**WHAT YOU ARE ASKED TO DO:** Set down the text lines from every item below word for word, leaving out the pictures.
--------
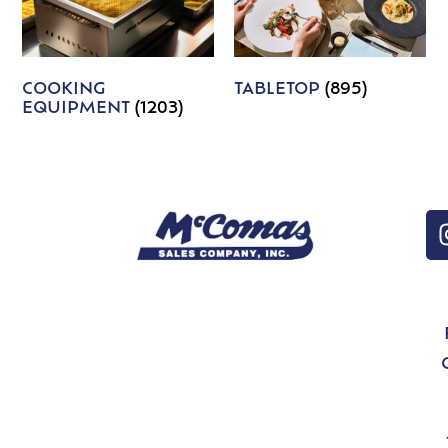
COOKING
TABLETOP
(895)
EQUIPMENT
(1203)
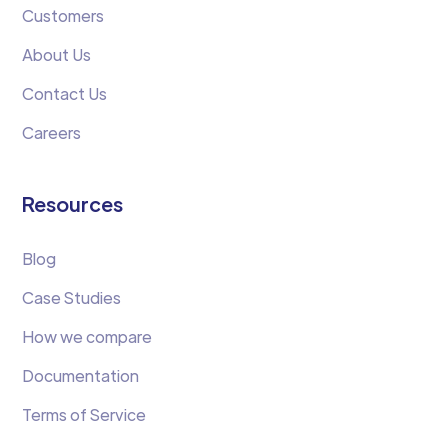
Customers
About Us
Contact Us
Careers
Resources
Blog
Case Studies
How we compare
Documentation
Terms of Service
--------
**OUTPUT FOR THIS TASK:**
COOKING
TABLETOP
(895)
EQUIPMENT
(1203)
Customers
About Us
Contact Us
Careers
Resources
Blog
Case Studies
How we compare
Documentation
Terms of Service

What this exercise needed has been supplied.